ABD’nin açmazları
Mali krizi 2008 sonbaharında Lehman Biraderlerin batması tetikledi. “Tüm krizlerin ağababası” dedik. ABD ve dolayısı ile dünya mali sistemi bir süre uçurumun kenarında asılı kaldı. ‘Düştü düşecek’ falları açıldı.
O noktada Bush yönetimi fevkalade saldırgan iktisat politikalarına başvurdu. Ortalığa para saçıldı. Fed’in bilançosu iki buçuk katına tırmandı. Bütçe açığı milli gelirin yüzde 12’sine ulaştı. Yangın denetim altına alındı. Büyük bir ekonomik felaket önlendi.
ABD kökenli kriz dalga dalga dünyayı etkiledi. Bankacılık zafiyetleri olan ülkeler benzer mali çalkantılar yaşadı (İngiltere). Diğerlerini dünya ticaretindeki daralma, sermaye çıkışları, güvensizlik, vs. vurdu. Dünya ekonomisi küçüldü.
Sonra ekonomiler yavaş yavaş toparlanmaya başladı. Resesyon yerini büyümeye bıraktı. Mali piyasalar canlandı. Fakat bu kez gündeme aşırı gevşek para ve maliye politikalarının nereye kadar sürdürülebileceği sorusu oturdu.
Keynesci politikalar
Krizin esas nedeninin küresel üretim ve talebin dağılımında biriken dengesizlikler olduğunu baştan beri söylüyoruz. Bazı ülkeler (Çin) üretimine kıyasla az tüketiyor. Diğerleri (ABD) fazla tüketiyor. İlk grup dış fazla, ikincisi dış açık veriyor.
Küresel ekonomide makul ve dengeli bir büyüme için bu dengesizliğin düzelmesi gerekiyor. Ne demek? Dış fazla ülkesinde tüketimin milli gelire oranı yükselecek, dış açık ülkesinde düşecek. Yani birinde milli tasarruf oranı azalırken diğerinde artacak.
Tasarruf açığını ikiye ayırabiliriz: özel ve kamu . Bazı ülkelerde özel kesimin, diğerlerinde devletin tasarruf açığı var. Akla hemen ABD ve Yunanistan örnekleri geliyor. Türkiye ilk kategoride yer alıyor.

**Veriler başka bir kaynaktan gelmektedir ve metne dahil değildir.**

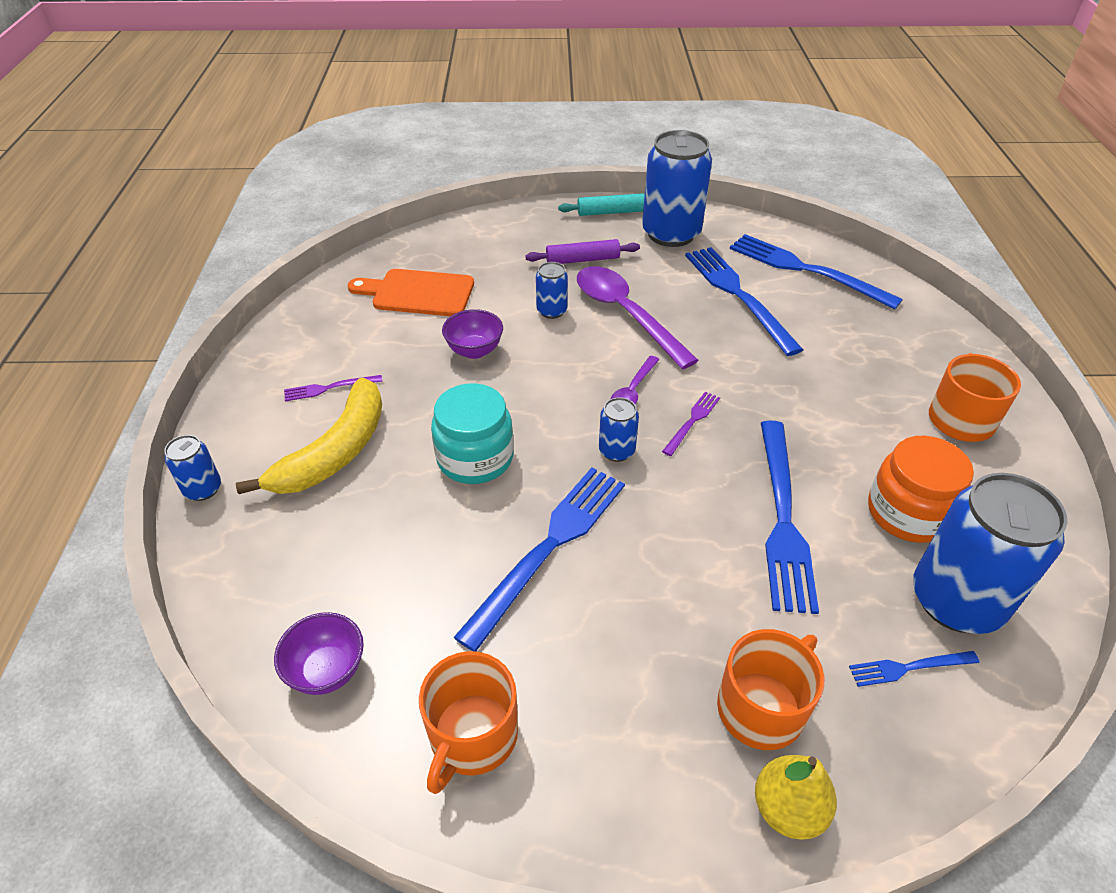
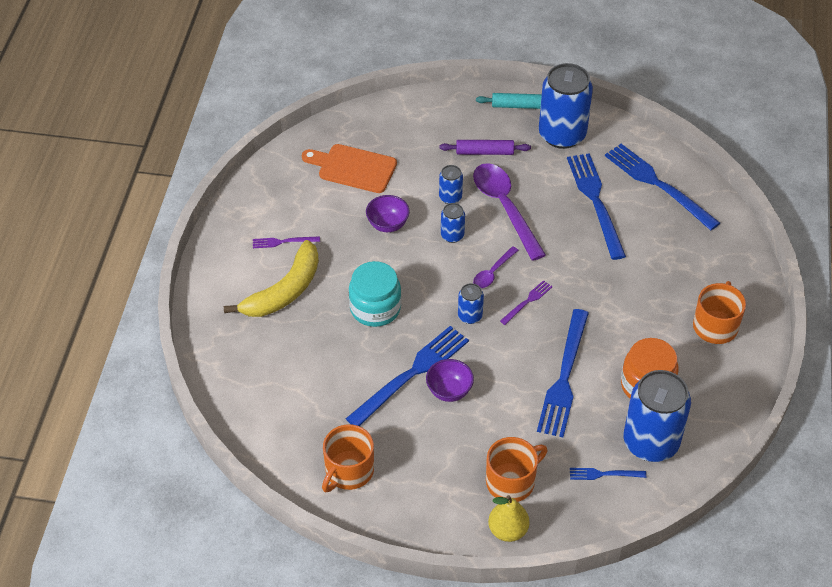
camera: 10 degrees right, 5 degrees up
blue can [164,435,221,501] -> blue can moved to [441,203,465,243]
purple bowl [274,612,364,695] -> purple bowl moved to [426,359,474,402]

Ayırım maliye politikası açısından çok önemlidir. Sorun özel kesimin yüksek tasarrufundan kaynaklanıyorsa, gevşek maliye politikası düzeltmeyi kolaylaştırır. Düşen özel kesim talebi bütçe açığı ile telafi edilir. Resesyon-deflasyon kısır döngüsü engellenir.
ABD’de keynesci iktisatçılar olayın bu yönünü vurguluyor. Düzeltmeyi zamana yaymak için bütçe açıklarından yararlanmayı savunuyor. Tüketim oranının düşürülmesini uzun döneme atmayı öneriyor.
1929’la karşılaştırma
Düzeltme sürecinde Çin’in rolününe geçmeden 1929’la bugün arasındaki zıtlığı hatırlatalım. “Büyük Buhran” özel tüketimin üretimden yavaş büyümesinden kaynaklanmıştı. Üretim-talep dengesizliği ABD içinde idi. Tüketim oranının yükselmesi gerekiyordu.
Bu durum bütçe açıklarını düzeltmenin aracı haline getirdi. Artan kamu tüketimi özel harcamaları da sürükledi. Maalesef vahim para politikası hataları resesyonu derinleştirdi. Önce savaş sonra refah devleti uygulamaları düzeltme sürecini tamamladı.
Bu kez üretim-talep dengesizliği küreseldir . ABD’nin büyüyerek tüketim oranını düşürebilmesi için Çin’in tüketim oranını yükseltmesi gerekiyor. Tek başına ABD’nin gevşek maliye politikası sadece düzeltmeyi geciktiriyor. Çözmeden yarına taşıyor.
Böylece kritik sorulara geldik. ABD’de keynesci politika Çin’i nasıl etkiler? Hangi politikalar Çin’i düzeltme sürecine katılmaya zorlar? ABD’nin açmazları nelerdir? Maalesef yerim bitti. Bu önemli konuya devam edeceğim.